Alabama residents whose SPII was (or is reasonably believed by the CE to have been) the subject of a security breach. Defined as an “Individual”.

The definition of “breach” or “security breach” includes unauthorized acquisition of electronic SPII but does not appear to include ransomware.

WHEN must notice be given?

The law requires that a data breach notice in writing or by e-mail including the prescribed content (comparable to other state law and Federal Trade Commission guidance) sufficient to empower the Individual to mitigate the risks of the breach must be given within 45 days of the CE’s (1) receipt of notice from a Third Party Agent that a breach has occurred or (2) determination that a (a) breach has occurred and (b) the breach is “reasonably likely to cause substantial harm” to the Individual. The usual exceptions for delays for law enforcement purposes and substitute notice are included and notice is required to the state AG and/or nationwide consumer reporting agencies if more than 1000 Individuals are involved in the breach.

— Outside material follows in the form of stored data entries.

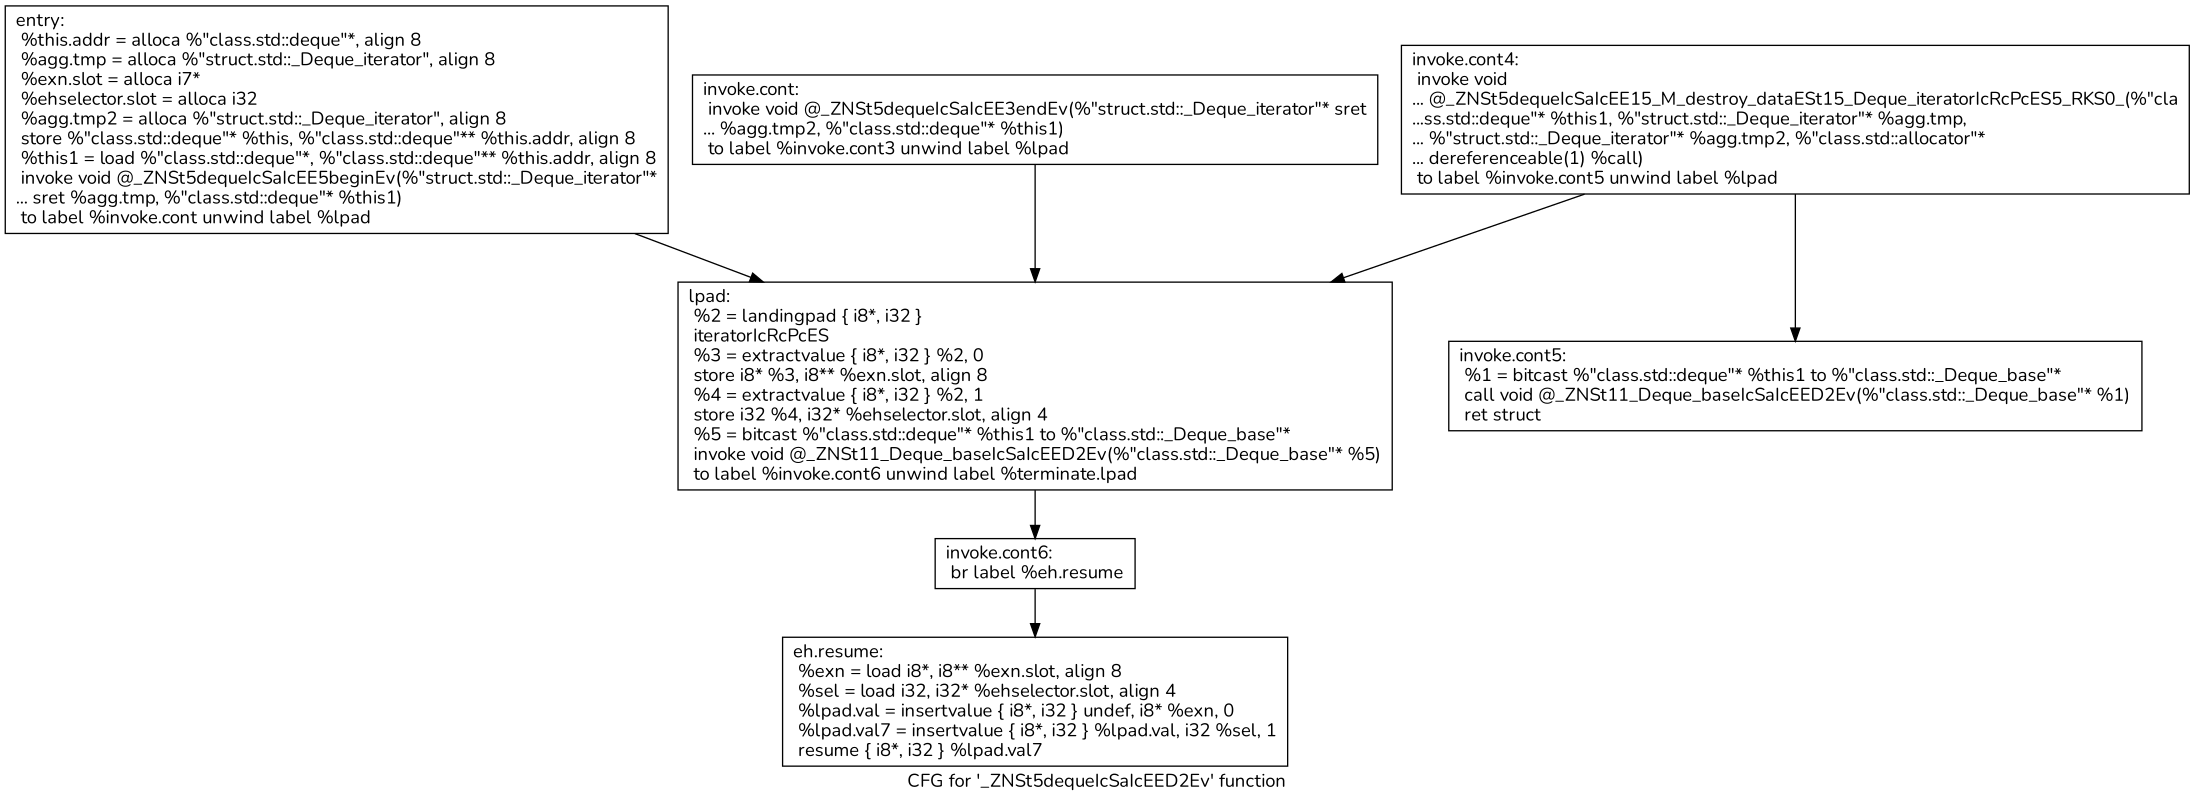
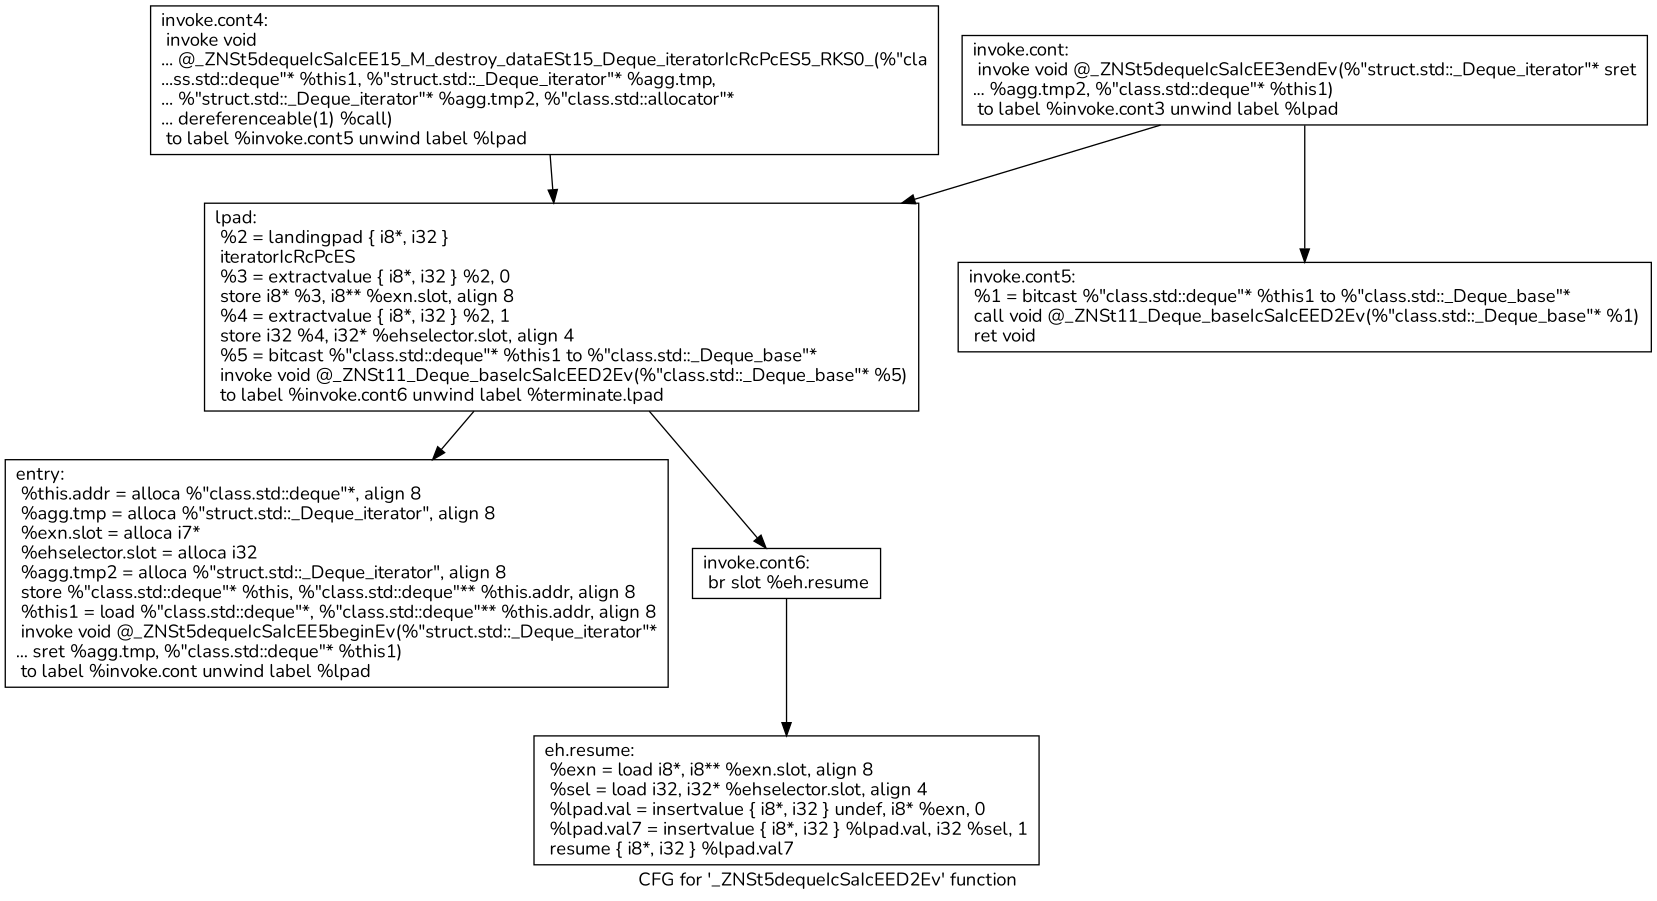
  digraph {
    fontname=Nunito
    label="CFG for '_ZNSt5dequeIcSaIcEED2Ev' function"
    node [fontname=Nunito shape=record]
    edge [fontname=Nunito]
    n1 [label="{entry:\l  %this.addr = alloca %\"class.std::deque\"*, align 8\l  %agg.tmp = alloca %\"struct.std::_Deque_iterator\", align 8\l  %exn.slot = alloca i7*\l  %ehselector.slot = alloca i32\l  %agg.tmp2 = alloca %\"struct.std::_Deque_iterator\", align 8\l  store %\"class.std::deque\"* %this, %\"class.std::deque\"** %this.addr, align 8\l  %this1 = load %\"class.std::deque\"*, %\"class.std::deque\"** %this.addr, align 8\l  invoke void @_ZNSt5dequeIcSaIcEE5beginEv(%\"struct.std::_Deque_iterator\"*\l... sret %agg.tmp, %\"class.std::deque\"* %this1)\l          to label %invoke.cont unwind label %lpad\l}"]
    n2 [label="{lpad:                                             \l  %2 = landingpad \{ i8*, i32 \}\l          iteratorIcRcPcES\l  %3 = extractvalue \{ i8*, i32 \} %2, 0\l  store i8* %3, i8** %exn.slot, align 8\l  %4 = extractvalue \{ i8*, i32 \} %2, 1\l  store i32 %4, i32* %ehselector.slot, align 4\l  %5 = bitcast %\"class.std::deque\"* %this1 to %\"class.std::_Deque_base\"*\l  invoke void @_ZNSt11_Deque_baseIcSaIcEED2Ev(%\"class.std::_Deque_base\"* %5)\l          to label %invoke.cont6 unwind label %terminate.lpad\l}"]
    n3 [label="{invoke.cont:                                      \l  invoke void @_ZNSt5dequeIcSaIcEE3endEv(%\"struct.std::_Deque_iterator\"* sret\l... %agg.tmp2, %\"class.std::deque\"* %this1)\l          to label %invoke.cont3 unwind label %lpad\l}"]
-   n4 [label="{invoke.cont6:                                     \l  br label %eh.resume\l}"]
+   n4 [label="{invoke.cont6:                                     \l  br slot %eh.resume\l}"]
    n5 [label="{eh.resume:                                        \l  %exn = load i8*, i8** %exn.slot, align 8\l  %sel = load i32, i32* %ehselector.slot, align 4\l  %lpad.val = insertvalue \{ i8*, i32 \} undef, i8* %exn, 0\l  %lpad.val7 = insertvalue \{ i8*, i32 \} %lpad.val, i32 %sel, 1\l  resume \{ i8*, i32 \} %lpad.val7\l}"]
    n6 [label="{invoke.cont4:                                     \l  invoke void\l... @_ZNSt5dequeIcSaIcEE15_M_destroy_dataESt15_Deque_iteratorIcRcPcES5_RKS0_(%\"cla\l...ss.std::deque\"* %this1, %\"struct.std::_Deque_iterator\"* %agg.tmp,\l... %\"struct.std::_Deque_iterator\"* %agg.tmp2, %\"class.std::allocator\"*\l... dereferenceable(1) %call)\l          to label %invoke.cont5 unwind label %lpad\l}"]
-   n7 [label="{invoke.cont5:                                     \l  %1 = bitcast %\"class.std::deque\"* %this1 to %\"class.std::_Deque_base\"*\l  call void @_ZNSt11_Deque_baseIcSaIcEED2Ev(%\"class.std::_Deque_base\"* %1)\l  ret struct\l}"]
-   n1 -> n2
+   n7 [label="{invoke.cont5:                                     \l  %1 = bitcast %\"class.std::deque\"* %this1 to %\"class.std::_Deque_base\"*\l  call void @_ZNSt11_Deque_baseIcSaIcEED2Ev(%\"class.std::_Deque_base\"* %1)\l  ret void\l}"]
+   n2 -> n1
    n2 -> n4
    n3 -> n2
    n4 -> n5
    n6 -> n2
-   n6 -> n7
+   n3 -> n7
  }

  • “Substantial harm” is not defined.
  • It does not appear that that determination is relevant when breach notice is received from the Third-Party Agent; notice is triggered automatically upon receipt of Third-Party Agent notice.
  • The Third-Party Agent must notify the CE within 10 days of its determination of the breach or reason to believe the breach occurred.

WHAT SECURITY measures are required?

Both the CE and Third-Party Agent must each implement and maintain “reasonable security measures” to protect SPII. “Reasonable” means “practicable” in relation to a cost-benefit analysis, the type and volume of SPII involved, and the size of the entity and with emphasis to be placed on “data security failures that are multiple or systemic” and taking into account consideration of all of the following measures:

  • Designation of one or more managers of the security program;
  • Risk inventory – both internal and external;
  • Vendor management with contractual security obligations;
  • Continuous monitoring and evaluation of threats and measures; and
  • Board or management oversight.

The security measure requirements of the new law are consistent with the case law and FTC enforcement activity and are likely currently being met by many businesses in Alabama. The key will be to ensure that the measures and any exceptions are clearly documented. Also, the new notice requirements should be built into existing or new data breach response programs. There is no regulatory oversight of compliance or private right of action under the new law. Enforcement is by the AG. There may, however, be litigation consequences if failures resulting in a breach are considered to be negligent or worse.